Project: Collaborative Research: Peptide Deamination as a Source of Refractory Dissolved Organic Matter in Marine Sediments

NSF Award Abstract:
Dissolved organic matter (DOM) in the ocean is one of the largest carbon reservoirs on Earth. Much of this DOM is highly resistant to degradation (refractory) and aged, but the nature and reasons behind the accumulation of refractory DOM in the ocean is one of the unresolved mysteries of the marine carbon cycle. While marine sediments have been shown to be a globally important source of DOM to the ocean, the connection between sediment DOM dynamics and the oceanic DOM cycle remains elusive, because information is lacking on the molecular composition and reactivity of pore water DOM. To fill this knowledge gap, this project will address the question of how refractory DOM is produced in sediments and the fate of benthic DOM in the water column. The research will focus on the relationship between protein/peptide dynamics and sediment DOM cycling, examining peptide deamination as an important pathway for the production of refractory and 14C-depleted DOM in continental margin sediments. These objectives will be met through a combination of geochemical profiling of sediment cores collected across a range of redox conditions, and long-term sediment incubation studies conducted under controlled laboratory conditions. At the heart of this proposed work is structural elucidation and quantification of intact and deaminated peptides in pore-water DOM using state-of-the-art analytical techniques. The study will help better understand how the present-day carbon cycle operates, as well as how it may respond in the future. The proposed work will integrate research and education using several approaches. All PIs routinely integrate their research into their classes, which range from introductory-undergraduate to advanced-graduate courses and will continue to do so here. All three PIs are also committed to engaging women and underrepresented minority students.
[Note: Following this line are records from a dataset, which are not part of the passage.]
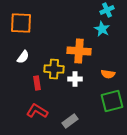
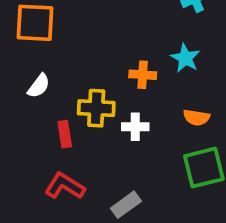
cyan star: (102, 29) -> (185, 58), moved
orange cross: (79, 51) -> (143, 75), size x0.6

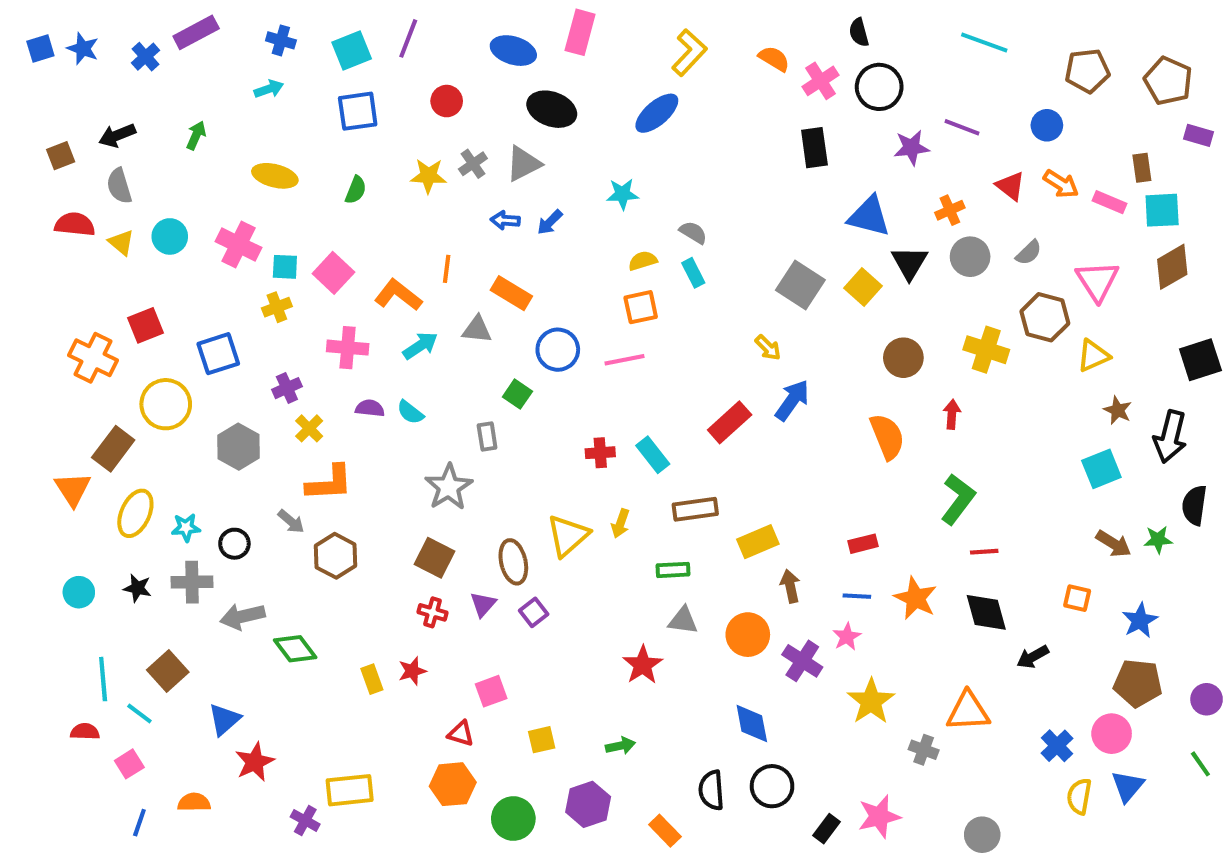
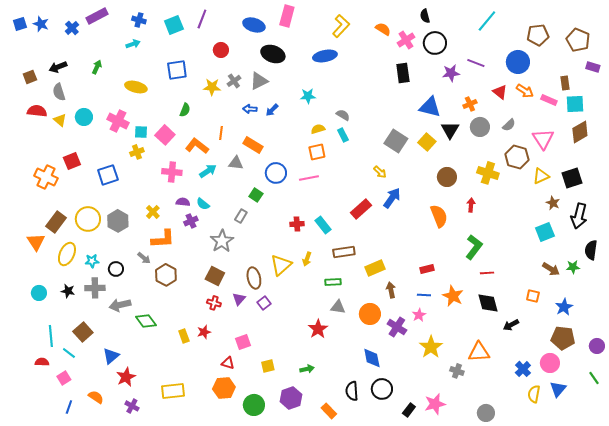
cyan line: (984, 42) -> (487, 21), turned -70
blue square: (358, 111) -> (177, 70), moved
blue ellipse: (657, 113) -> (325, 56), turned 30
blue circle: (1047, 125) -> (518, 62), size x1.5
green semicircle: (356, 190) -> (185, 110), moved
black square: (1200, 360) -> (572, 178), moved
purple cross: (287, 388) -> (191, 221), moved
yellow circle: (166, 404) -> (88, 219), moved
gray rectangle: (487, 437) -> (241, 216), turned 40
orange semicircle: (194, 802) -> (96, 397), turned 35
purple cross: (305, 821) -> (132, 406), moved

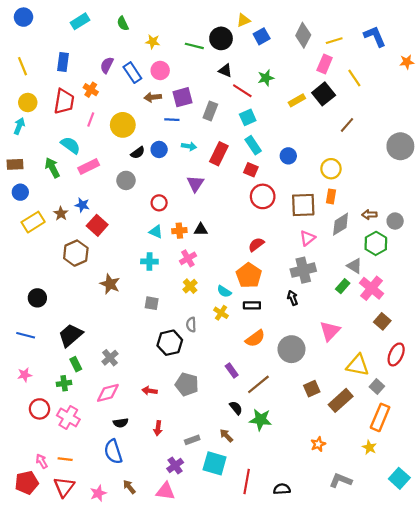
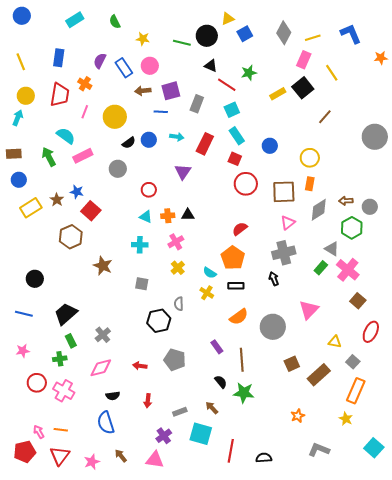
yellow triangle: (358, 365) -> (335, 342), size x0.6
brown line: (258, 384) -> (242, 360), turned -55

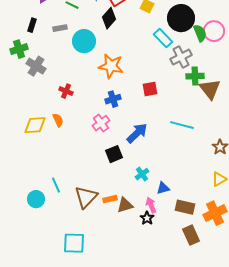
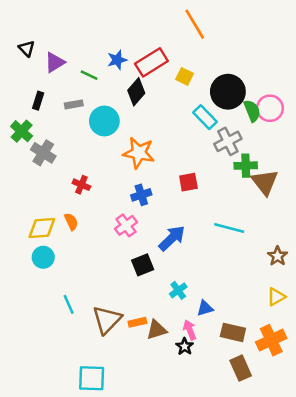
green cross: (19, 49) -> (22, 131), turned -30
cyan circle: (36, 199) -> (43, 257), moved

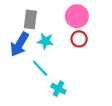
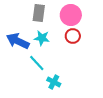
gray rectangle: (30, 19) -> (39, 13), moved
blue arrow: (19, 44) -> (18, 41), turned 85

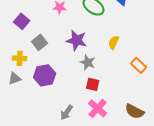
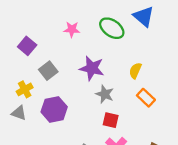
yellow cross: (20, 58) -> (25, 89), turned -32
orange rectangle: (139, 65) -> (146, 98), moved
gray triangle: (15, 78) -> (19, 113), turned 40

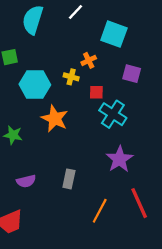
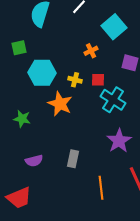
cyan square: (114, 34) -> (114, 27), turned 30
yellow cross: (71, 77) -> (75, 80), moved
orange line: (100, 211) -> (101, 188), turned -35

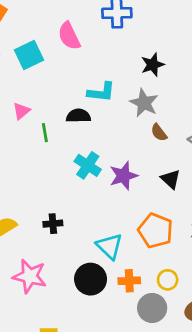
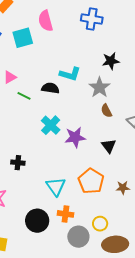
pink semicircle: (69, 36) -> (46, 21), moved
green line: (45, 133) -> (24, 96), turned -64
black circle: (91, 279) -> (37, 221), moved
yellow circle: (168, 280) -> (100, 224), moved

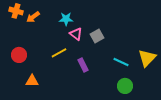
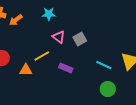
cyan star: (66, 19) -> (49, 14), moved
purple rectangle: (83, 65) -> (66, 68), turned -40
orange triangle: (32, 81) -> (26, 70), moved

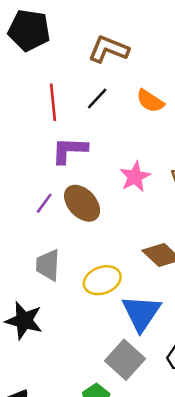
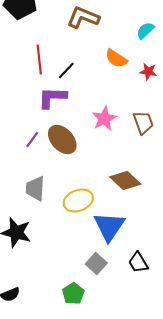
black line: (97, 98) -> (66, 70), moved
gray square: (125, 360) -> (96, 264), size x0.7

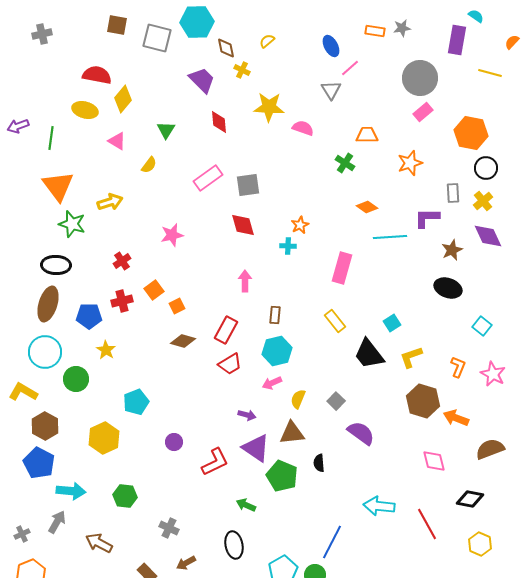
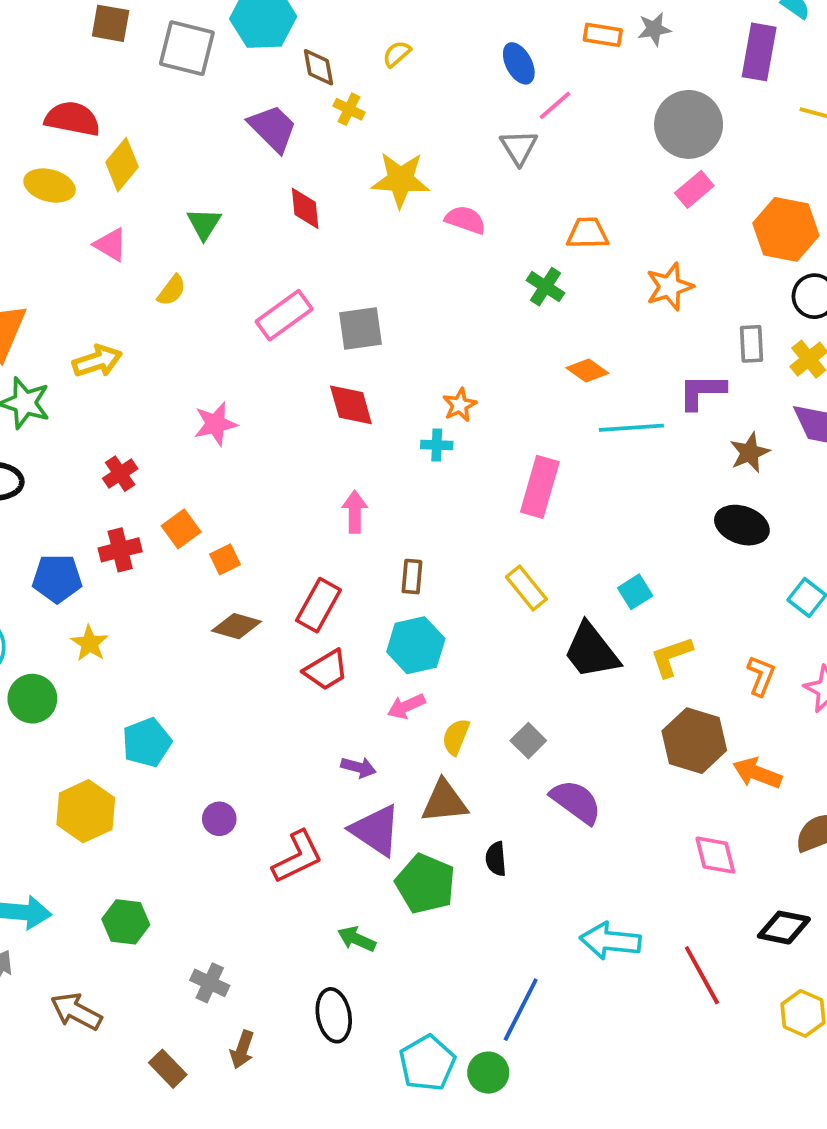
brown arrow: (186, 563) -> (242, 1050), turned -42

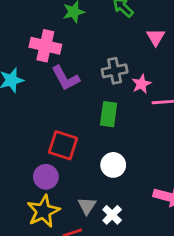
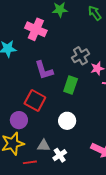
gray cross: (115, 71) -> (80, 56), turned -30
purple L-shape: (65, 78) -> (44, 70), moved
gray triangle: (87, 206) -> (44, 146), turned 48

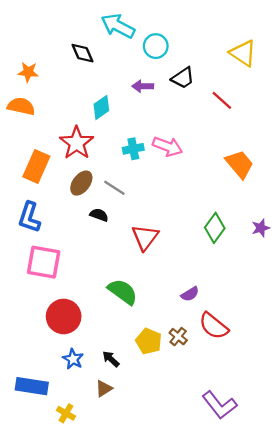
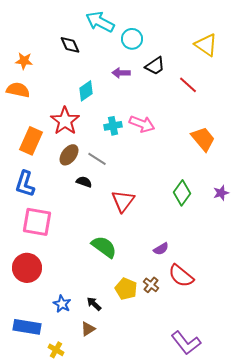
red circle: (64, 316) -> (27, 268), moved

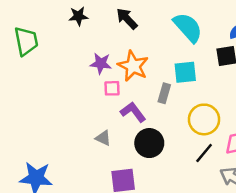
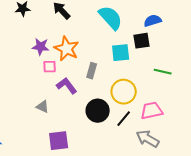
cyan square: (185, 72) -> (121, 53), moved
black circle: (149, 143) -> (98, 111), moved

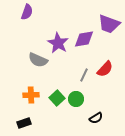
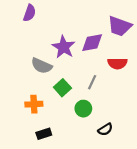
red semicircle: (105, 69) -> (117, 64), moved, turned 48
green square: (57, 98) -> (62, 88), moved
black rectangle: (24, 123) -> (44, 134), moved

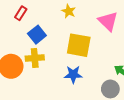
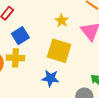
yellow star: (69, 11) -> (62, 21), moved

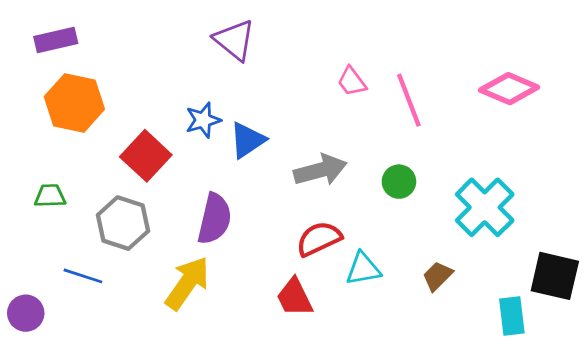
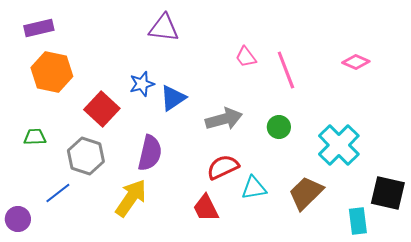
purple triangle: (235, 40) -> (164, 28), turned -32
pink diamond: (509, 89) -> (356, 62), size x0.7
blue line: (83, 276) -> (58, 193), turned -56
brown trapezoid: (438, 276) -> (306, 193), size x1.6

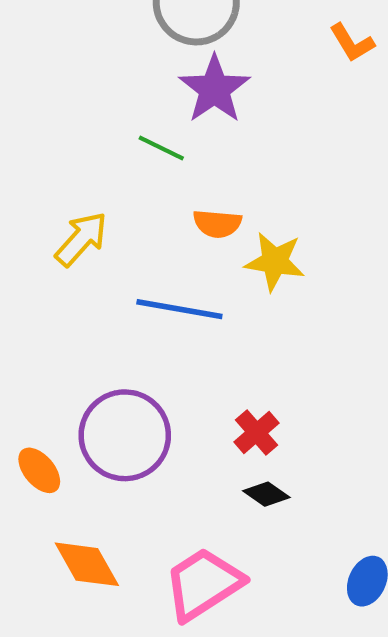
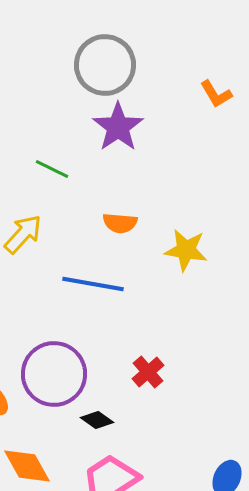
green line: (161, 148) -> (52, 169), moved
yellow star: (275, 261) -> (186, 250), moved
black diamond: (266, 494) -> (97, 420), moved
Marine sediments are a globally important source of dissolved organic matter (DOM) to the ocean. However, the connection between sediment DOM dynamics and the oceanic DOM cycle remains elusive because information about the molecular composition and reactivity of pore water DOM is lacking. To help fill this knowledge gap, this project will address the question of how refractory DOM is produced in sediments and the fate of the benthic DOM flux in the water column. The proposed study explores a novel and potentially transformative idea that deamination of peptides in sediments is a source of refractory and 14C-depleted DOM in seawater. This idea is consistent not only with the fact that the majority of seawater dissolved organic nitrogen occurs in amide form, but also with recent reports about the widespread occurrence of nitrogen-bearing formulas in deep-sea refractory DOM. The central hypothesis will be tested through a unique blend of bottom-up (molecular level DOM analyses) and top-down (bulk-level elemental and isotopic analyses, and numerical modeling) approaches. This work will involve a combination of geochemical profiling of sediment cores collected across a range of redox conditions, and long-term sediment incubation studies conducted under controlled laboratory conditions. At the heart of the proposed work is structural elucidation and quantification of intact and deaminated peptides in pore-water DOM using a state-of-the-art liquid chromatography-mass spectrometry system (ultra-high performance liquid chromatography coupled to an Orbitrap Fusion Tribrid Mass Spectrometer), which is expected to provide an unprecedented wealth of molecular-level information about pore water DOM. The proposed work will lead to an improved mechanistic understanding of organic matter decomposition and benthic DOM cycling and shed light on the connections between the modern-day oceanic and sedimentary carbon and nitrogen cycles as they relate to the formation of refractory DOM.

This award reflects NSF's statutory mission and has been deemed worthy of support through evaluation using the Foundation's intellectual merit and broader impacts review criteria.